▸ About this exercise: Reproduce verbatim every line of the records from the one containing "При выборе фирмы-франчайзи в" through the end of the records, inclusive. Leave the pictures out of the answer.

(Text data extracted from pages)
▽
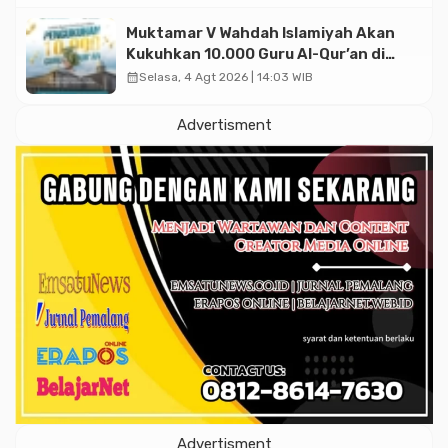
Muktamar V Wahdah Islamiyah Akan
Kukuhkan 10.000 Guru Al-Qur’an di
Masjid Istiqlal
calendar_month
Selasa, 4 Agt 2026 | 14:03 WIB
Advertisment
Advertisment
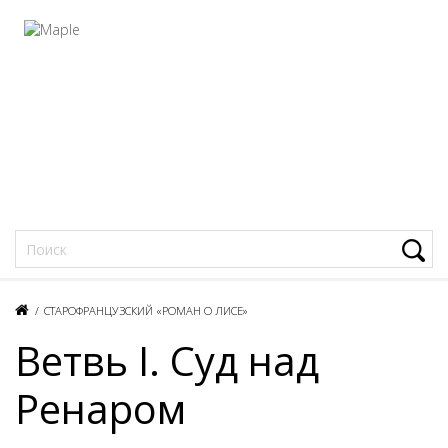
Фацеции
/
СТАРОФРАНЦУЗСКИЙ «РОМАН О ЛИСЕ»
Ветвь I. Суд над
Ренаром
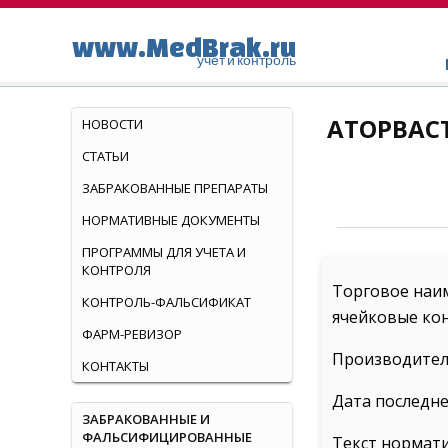
www.MedBrak.ru
учет и контроль
АТОРВАСТ
НОВОСТИ
СТАТЬИ
ЗАБРАКОВАННЫЕ ПРЕПАРАТЫ
НОРМАТИВНЫЕ ДОКУМЕНТЫ
ПРОГРАММЫ ДЛЯ УЧЕТА И
КОНТРОЛЯ
Торговое наим
КОНТРОЛЬ-ФАЛЬСИФИКАТ
ячейковые кон
ФАРМ-РЕВИЗОР
Производител
КОНТАКТЫ
Дата последне
ЗАБРАКОВАННЫЕ И
ФАЛЬСИФИЦИРОВАННЫЕ
Текст нормат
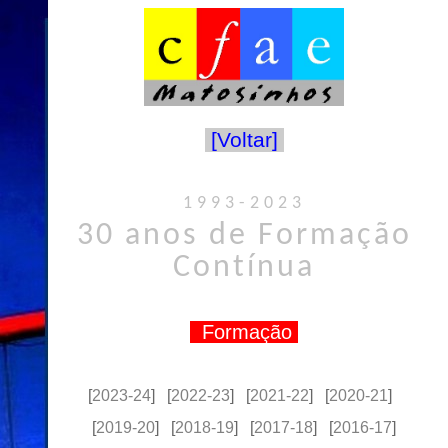
[Voltar]
1993-2023
30 anos de Formação
Contínua
Formação
[
2023-24
] [
2022-23
] [
2021-22
] [
2020-21
]
[
2019-20
] [
2018-19
] [
2017-18
] [
2016-17
]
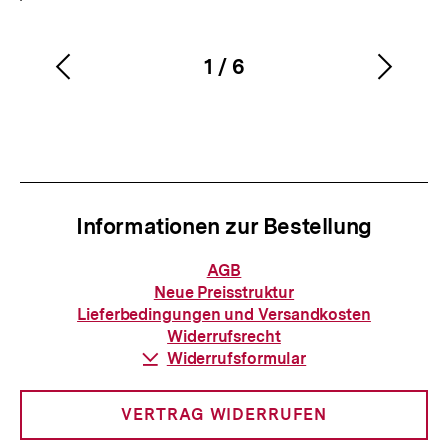
1
/
6
Vorherigen
Nächs
Karussellinhalt
von
Inhalt
Inhalt
anzeigen
anzei
Informationen zur Bestellung
Informationen
AGB
zur
Neue Preisstruktur
Bestellung
Lieferbedingungen und Versandkosten
Widerrufsrecht
Download-
Widerrufsformular
Link:
VERTRAG WIDERRUFEN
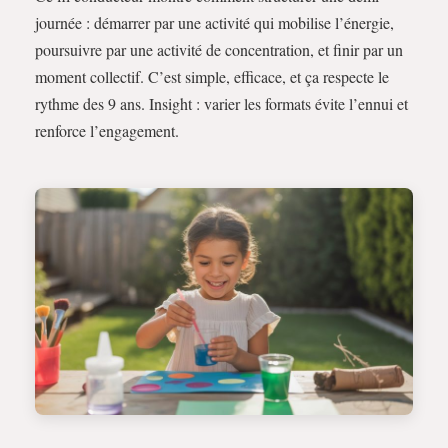
journée : démarrer par une activité qui mobilise l’énergie,
poursuivre par une activité de concentration, et finir par un
moment collectif. C’est simple, efficace, et ça respecte le
rythme des 9 ans. Insight : varier les formats évite l’ennui et
renforce l’engagement.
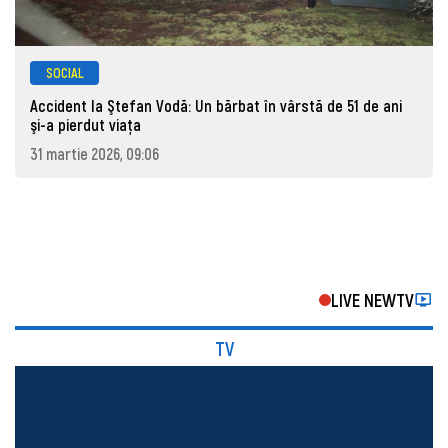
SOCIAL
Accident la Ştefan Vodă: Un bărbat în vârstă de 51 de ani
şi-a pierdut viaţa
31 martie 2026, 09:06
LIVE NEWTV
TV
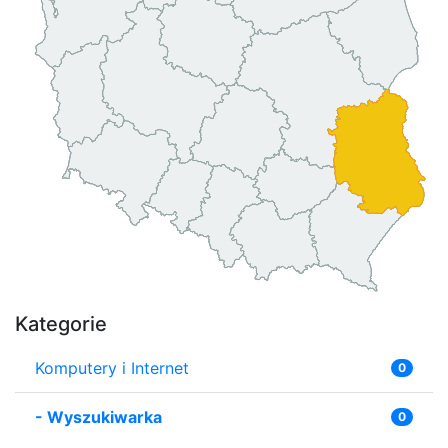
Kategorie
Komputery i Internet
0
-
Wyszukiwarka
0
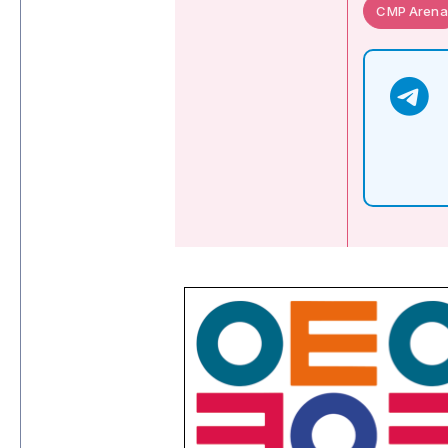
CMP Arena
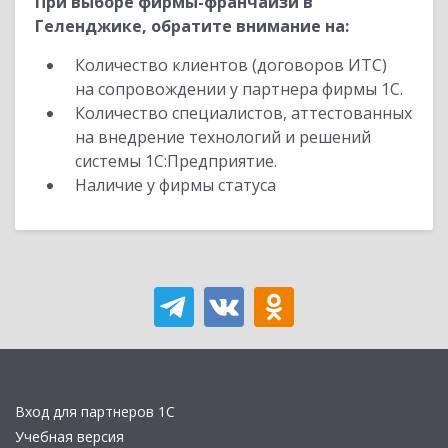
При выборе фирмы-франчайзи в
Геленджике, обратите внимание на:
Количество клиентов (договоров ИТС)
на сопровождении у партнера фирмы 1С.
Количество специалистов, аттестованных
на внедрение технологий и решений
системы 1С:Предприятие.
Наличие у фирмы статуса
Вход для партнеров 1С
Учебная версия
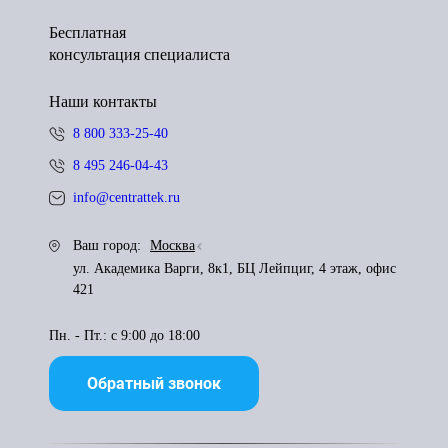
Бесплатная
консультация специалиста
Наши контакты
8 800 333-25-40
8 495 246-04-43
info@centrattek.ru
Ваш город:
Москва
ул. Академика Варги, 8к1, БЦ Лейпциг, 4 этаж, офис
421
Пн. - Пт.: с 9:00 до 18:00
Обратный звонок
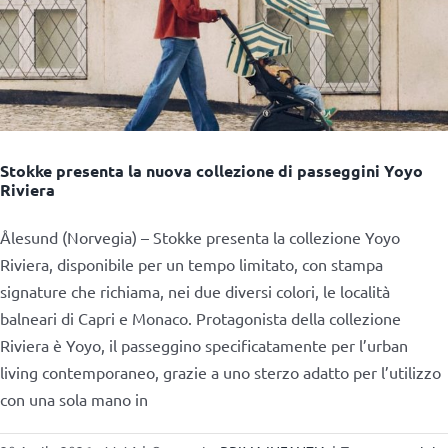
Stokke presenta la nuova collezione di passeggini Yoyo
Riviera
Ålesund (Norvegia) – Stokke presenta la collezione Yoyo
Riviera, disponibile per un tempo limitato, con stampa
signature che richiama, nei due diversi colori, le località
balneari di Capri e Monaco. Protagonista della collezione
Riviera è Yoyo, il passeggino specificatamente per l’urban
living contemporaneo, grazie a uno sterzo adatto per l’utilizzo
con una sola mano in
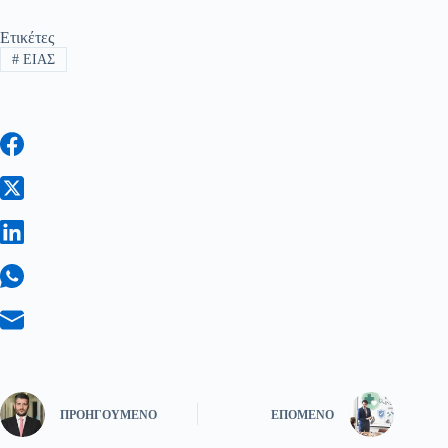
Ετικέτες
#
ΕΙΑΣ
ΠΡΟΗΓΟΎΜΕΝΟ
ΕΠΌΜΕΝΟ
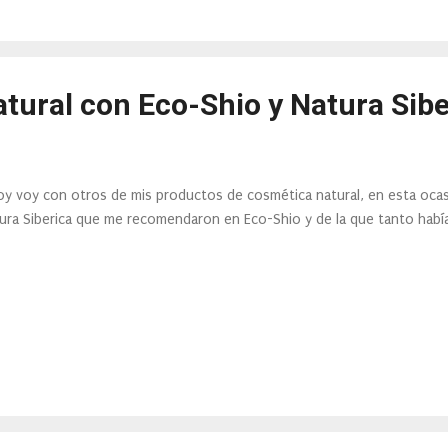
tural con Eco-Shio y Natura Sibe
oy voy con otros de mis productos de cosmética natural, en esta ocas
ura Siberica que me recomendaron en Eco-Shio y de la que tanto había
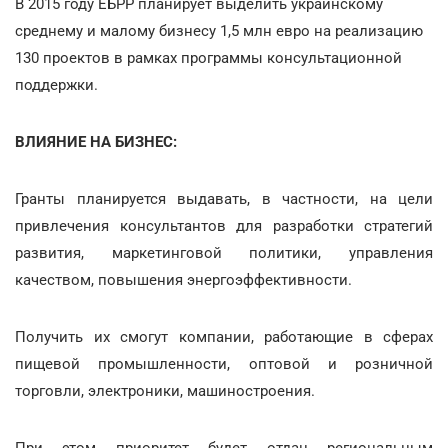
В 2015 году ЕБРР планирует выделить украинскому
среднему и малому бизнесу 1,5 млн евро на реализацию
130 проектов в рамках программы консультационной
поддержки.
ВЛИЯНИЕ НА БИЗНЕС:
Гранты планируется выдавать, в частности, на цели
привлечения консультантов для разработки стратегий
развития, маркетинговой политики, управления
качеством, повышения энергоэффективности.
Получить их смогут компании, работающие в сферах
пищевой промышленности, оптовой и розничной
торговли, электроники, машиностроения.
При этом приоритет будет отдан региональным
△
▸ Solution to this task:
При выборе фирмы-франчайзи в
Геленджике, обратите внимание на:
Количество клиентов (договоров ИТС)
на сопровождении у партнера фирмы 1С.
Количество специалистов, аттестованных
на внедрение технологий и решений
системы 1С:Предприятие.
Наличие у фирмы статуса
Вход для партнеров 1С
Учебная версия
Бесплатная
консультация специалиста
Наши контакты
8 800 333-25-40
8 495 246-04-43
info@centrattek.ru
Ваш город:
Москва
ул. Академика Варги, 8к1, БЦ Лейпциг, 4 этаж, офис
421
Пн. - Пт.: с 9:00 до 18:00
Обратный звонок
Stokke presenta la nuova collezione di passeggini Yoyo
Riviera
Ålesund (Norvegia) – Stokke presenta la collezione Yoyo
Riviera, disponibile per un tempo limitato, con stampa
signature che richiama, nei due diversi colori, le località
balneari di Capri e Monaco. Protagonista della collezione
Riviera è Yoyo, il passeggino specificatamente per l’urban
living contemporaneo, grazie a uno sterzo adatto per l’utilizzo
con una sola mano in
Ετικέτες
#
ΕΙΑΣ
ΠΡΟΗΓΟΎΜΕΝΟ
ΕΠΌΜΕΝΟ
tural con Eco-Shio y Natura Sibe
oy voy con otros de mis productos de cosmética natural, en esta ocas
ura Siberica que me recomendaron en Eco-Shio y de la que tanto había
В 2015 году ЕБРР планирует выделить украинскому
среднему и малому бизнесу 1,5 млн евро на реализацию
130 проектов в рамках программы консультационной
поддержки.
ВЛИЯНИЕ НА БИЗНЕС:
Гранты планируется выдавать, в частности, на цели
привлечения консультантов для разработки стратегий
развития, маркетинговой политики, управления
качеством, повышения энергоэффективности.
Получить их смогут компании, работающие в сферах
пищевой промышленности, оптовой и розничной
торговли, электроники, машиностроения.
При этом приоритет будет отдан региональным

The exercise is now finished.